◆ Task item:
Convert the material below into a JSON list of strings, with one string for each line and no entries for blank lines. Leave the pictures out.

◆ Provided data:
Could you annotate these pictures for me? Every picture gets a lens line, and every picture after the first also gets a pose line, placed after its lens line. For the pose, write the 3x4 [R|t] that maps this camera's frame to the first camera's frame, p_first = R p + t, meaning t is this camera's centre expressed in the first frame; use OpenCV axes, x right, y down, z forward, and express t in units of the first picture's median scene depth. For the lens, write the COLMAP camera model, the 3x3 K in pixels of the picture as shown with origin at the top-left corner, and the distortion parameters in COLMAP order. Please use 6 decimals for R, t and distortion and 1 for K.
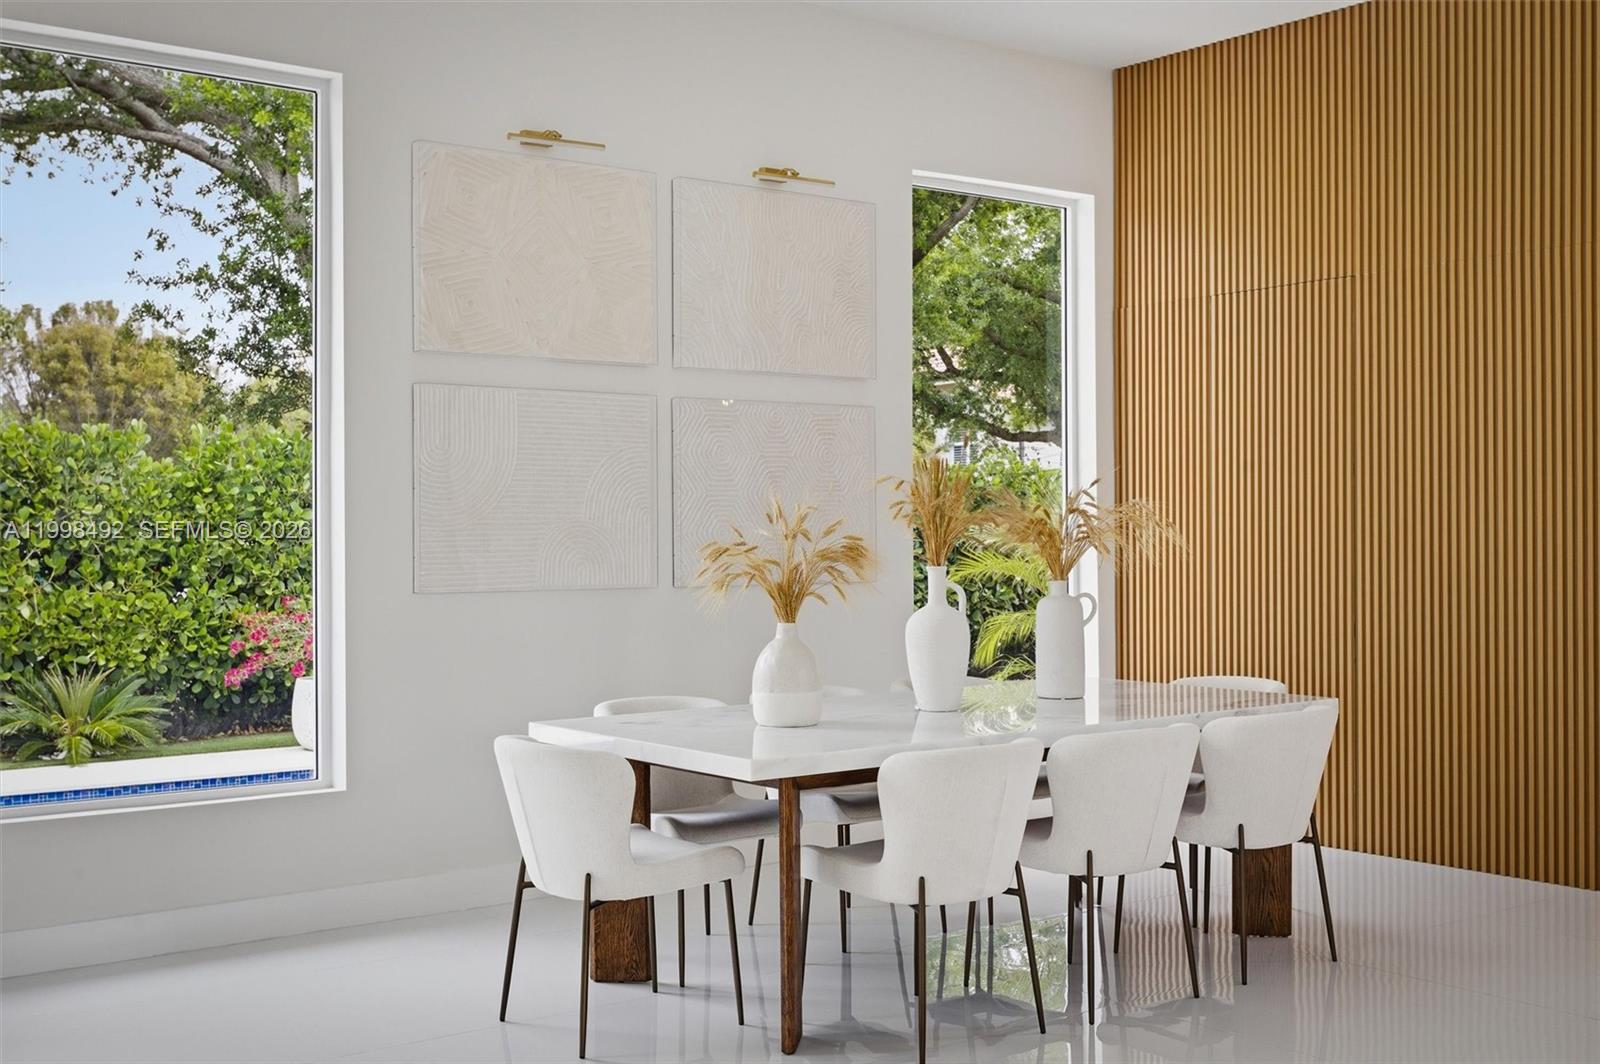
lens RADIAL K [[1809.8, 0, 800.0], [0, 1809.8, 532.0], [0, 0, 1]] dist [0.008252, 0.014470]
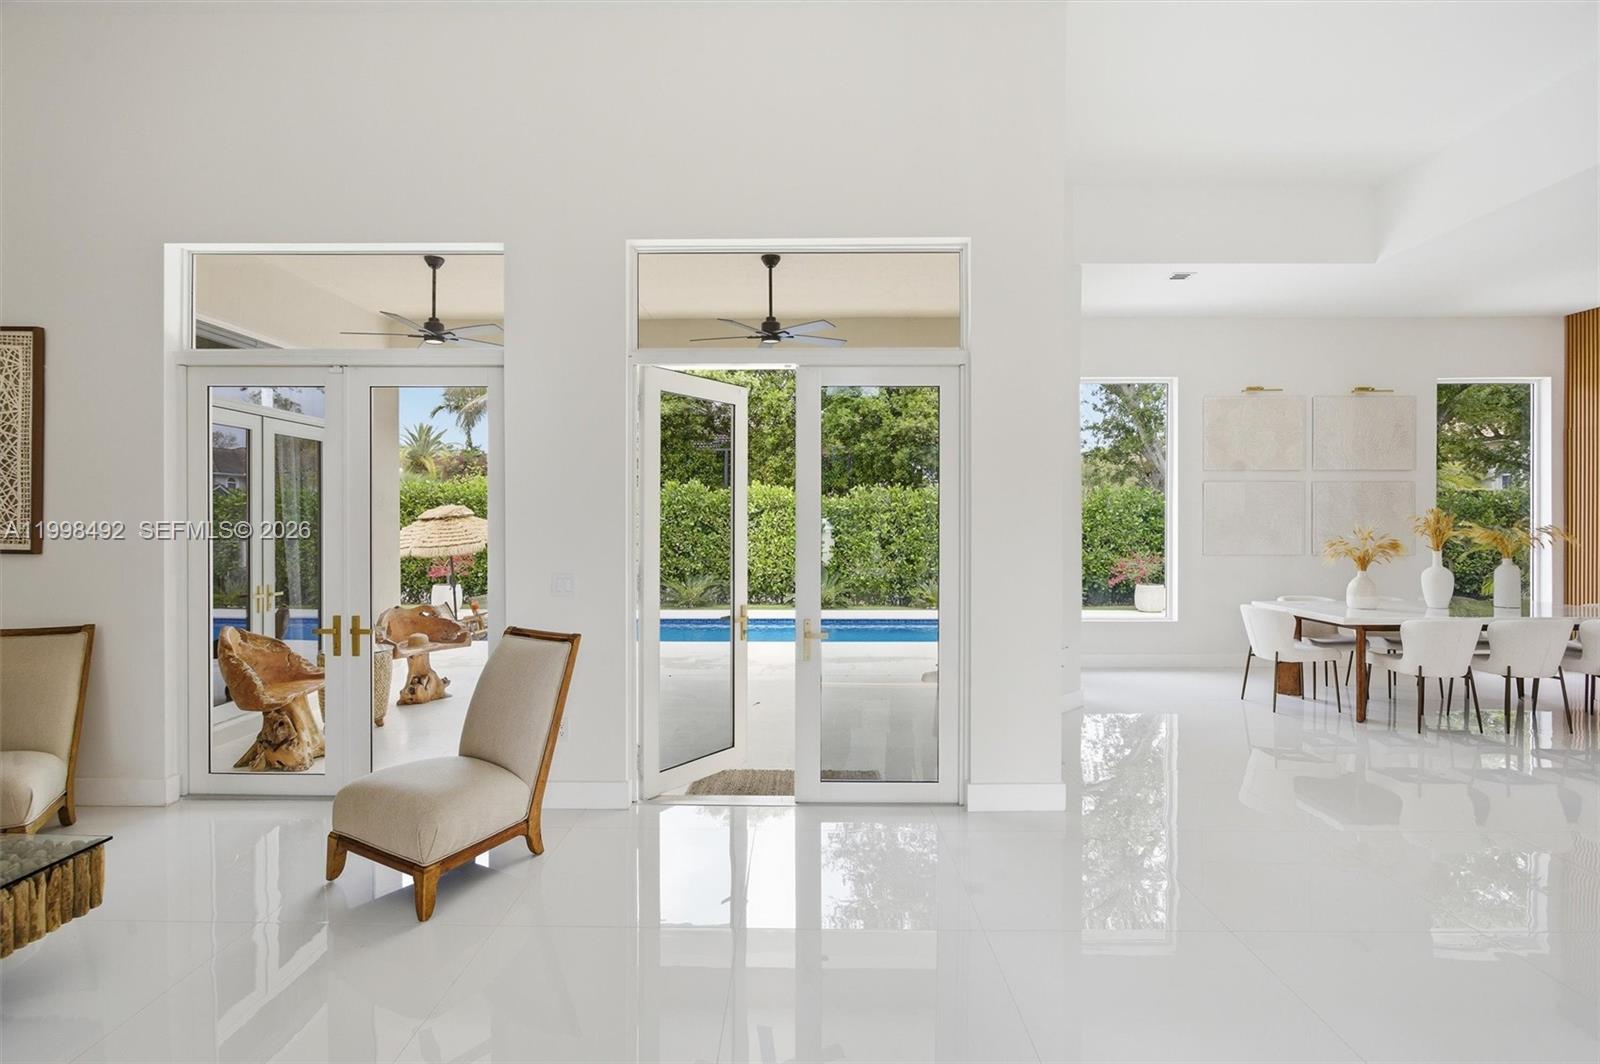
lens RADIAL K [[766.4, 0, 800.6], [0, 766.4, 523.8], [0, 0, 1]] dist [0.002647, 0.001191]
pose [[0.791254, 0.006913, -0.611448, 0.029142], [-0.004761, 0.999975, 0.005145, -0.022052], [0.611469, -0.001160, 0.791268, -0.415962]]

◆ Solution for this task:
[
  "Could you annotate these pictures for me? Every picture gets a lens line, and every picture after the first also gets a pose line, placed after its lens line. For the pose, write the 3x4 [R|t] that maps this camera's frame to the first camera's frame, p_first = R p + t, meaning t is this camera's centre expressed in the first frame; use OpenCV axes, x right, y down, z forward, and express t in units of the first picture's median scene depth. For the lens, write the COLMAP camera model, the 3x3 K in pixels of the picture as shown with origin at the top-left corner, and the distortion parameters in COLMAP order. Please use 6 decimals for R, t and distortion and 1 for K.",
  "lens RADIAL K [[1809.8, 0, 800.0], [0, 1809.8, 532.0], [0, 0, 1]] dist [0.008252, 0.014470]",
  "lens RADIAL K [[766.4, 0, 800.6], [0, 766.4, 523.8], [0, 0, 1]] dist [0.002647, 0.001191]",
  "pose [[0.791254, 0.006913, -0.611448, 0.029142], [-0.004761, 0.999975, 0.005145, -0.022052], [0.611469, -0.001160, 0.791268, -0.415962]]"
]